You have the basics correct, but not where they make the profit from. Someone spending $3,000/month on a card and paying it off winds up paying little to no interest. However, they do get to make a good deal off of the fees.
Like the article says, the fees make the cards a lot of money.
That person putting $500 per month on the card likely isn't poor either unless they are paying most of their expenses with it and paying the card off each month. Again, they get some fees. With a limit high enough for $500 a month without paying it off, they aren't as high risk - after all, that is at least a $6,000 limit. That's a full 20% of a 30k/year income, after all.
These folks are in a middle ground. The company can make some of their money off of transaction fees, but will try to make up for it through interest rates, which won't be all that horrible.
The actual poor person has a credit limit of $500-$1000. They aren't spending enough for the company to make much from fees, so they try to make it up in interest.
Poor people are not profitable enough to deserve equal treatment. Airline flights aren’t useful to people with starving babies or people whose very existence is illegal. Those people have different desires and other marketing strategies are more effective.
And there is the system itself: value exists in transactions, not money. Money is just another commodity. When you have a pile of money, it’s a safe bet there is only one thing you care to do with it: make more. Investments in things you don’t expect to be rising in value are unlikely, but since that pile of money isn’t profitable until you invest it, your choices are limited. All people with piles of money come to the same conclusion: throw it at rich people because that usually seems like the best way to make it get bigger on it’s own. Even if this likelihood even outweighs massive risk, it’s still better than contributing to society because if it works, it will be guaranteed to only take from society instead... which is much easier and somehow still garners social approval.

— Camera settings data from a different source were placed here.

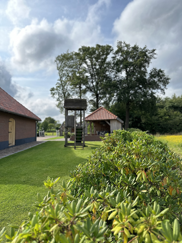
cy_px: 122
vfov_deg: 71.6
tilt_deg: +5.2
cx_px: 91
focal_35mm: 24
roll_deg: +0.9
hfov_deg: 56.8
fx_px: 168
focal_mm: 6.86
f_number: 1.78
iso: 80
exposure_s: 1/1289
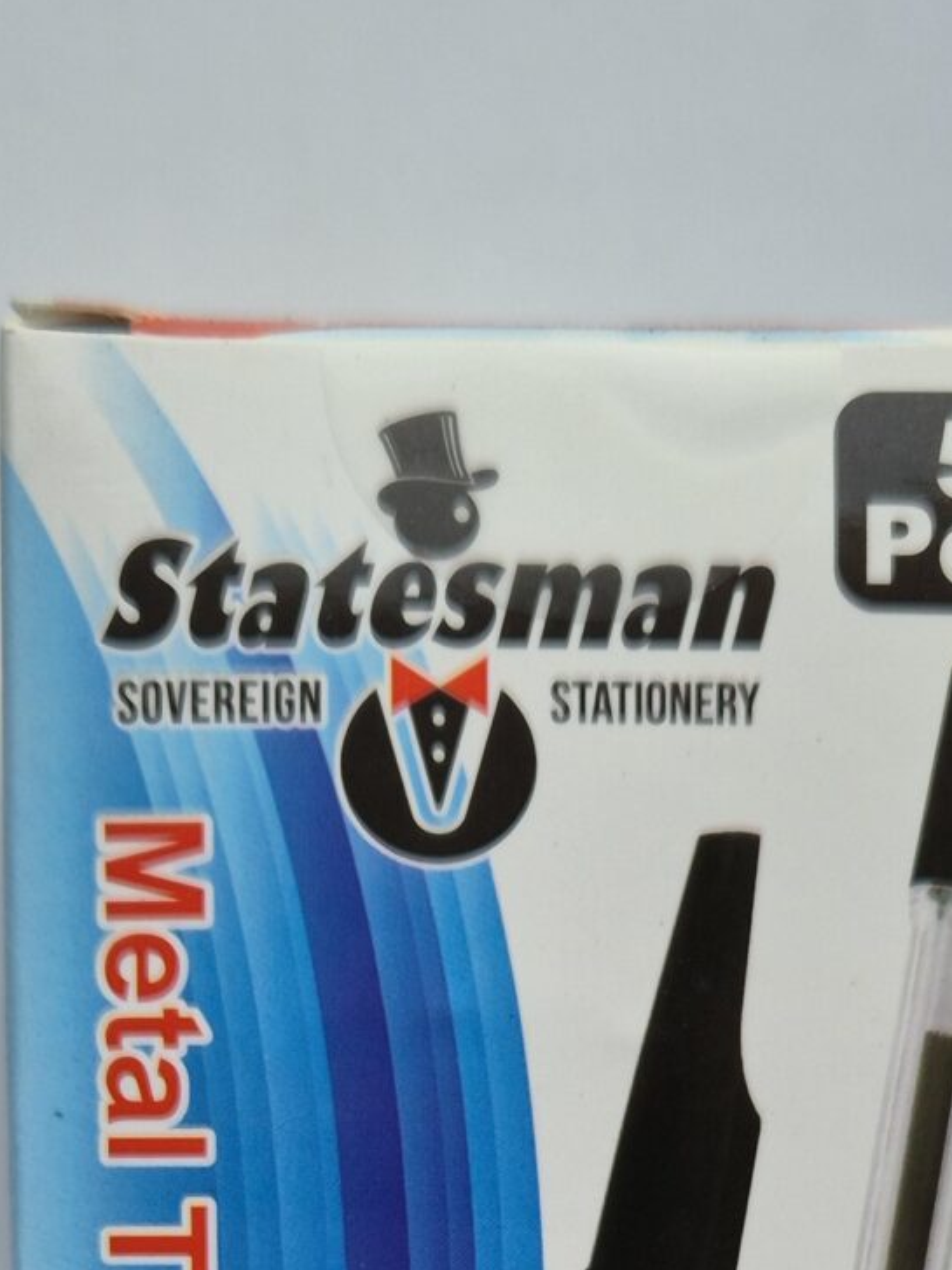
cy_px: 1722
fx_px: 2971
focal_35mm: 81
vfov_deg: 21.4
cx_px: 550
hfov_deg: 18.2
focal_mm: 5.4
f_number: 1.8
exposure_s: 1/185
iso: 25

For society which depends on vertical circulation, the result is catastrophic waste. But the goal was to profit, which requires transactions.

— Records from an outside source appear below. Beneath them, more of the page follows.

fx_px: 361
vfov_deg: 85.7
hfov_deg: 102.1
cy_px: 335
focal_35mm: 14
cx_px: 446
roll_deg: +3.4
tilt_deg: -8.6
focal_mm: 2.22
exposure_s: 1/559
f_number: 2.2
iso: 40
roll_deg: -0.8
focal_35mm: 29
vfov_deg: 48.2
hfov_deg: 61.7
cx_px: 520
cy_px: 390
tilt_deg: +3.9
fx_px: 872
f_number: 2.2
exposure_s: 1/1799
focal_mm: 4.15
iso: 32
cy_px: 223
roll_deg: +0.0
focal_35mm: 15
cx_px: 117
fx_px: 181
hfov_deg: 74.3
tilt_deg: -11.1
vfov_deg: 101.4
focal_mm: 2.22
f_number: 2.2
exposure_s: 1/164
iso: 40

Most of the best rewards cards are available to everyone. The rewards are more valuable to someone with low income. Case in point, when I had less money using Discover 5% rewards to buy clothes was more valuable than it is to me now.
Wealthy people are a more lucrative target for the type of surveillance that credit cards do. Their pot is obviously bigger, and their financial inefficiency is more steerable (whereas a poorer person's inefficiency will be out of necessity). eg ordering from Amazon without checking prices can be nudged into ordering from a different retailer without checking prices.
They are a way to get card members that wouldn't otherwise be card members. The rewards are economic due to the delay between the cards receiving payment and issuing the rewards.
That's my understanding anyway. There is quite a bit written on why rewards cards are not free lunch in the end.
I went through a bankruptcy in my early 30s, largely because of credit card debt, and then immediately started getting big pay raises. 7 years later, I came out of it with an 800 credit score and a six figure salary and it was an incredible eye opener how much money and kickbacks credit card companies are giving to wealthy people for the privilege of using their card, while I was getting fucked 10 ways to Sunday on interest when I was making 30k a year and struggling to make minimum payments. I worked out the math later and it turned out that even with the bankruptcy I had paid well over the amount I borrowed in interest and had barely put a dent in the principle.
These days I’m regularly getting $100 cash back rewards and free flights or hotel rooms and not paying a penny in interest.
I don’t really get the economic incentive of shoveling money at wealthy people while grinding down lower class people into debt slavery.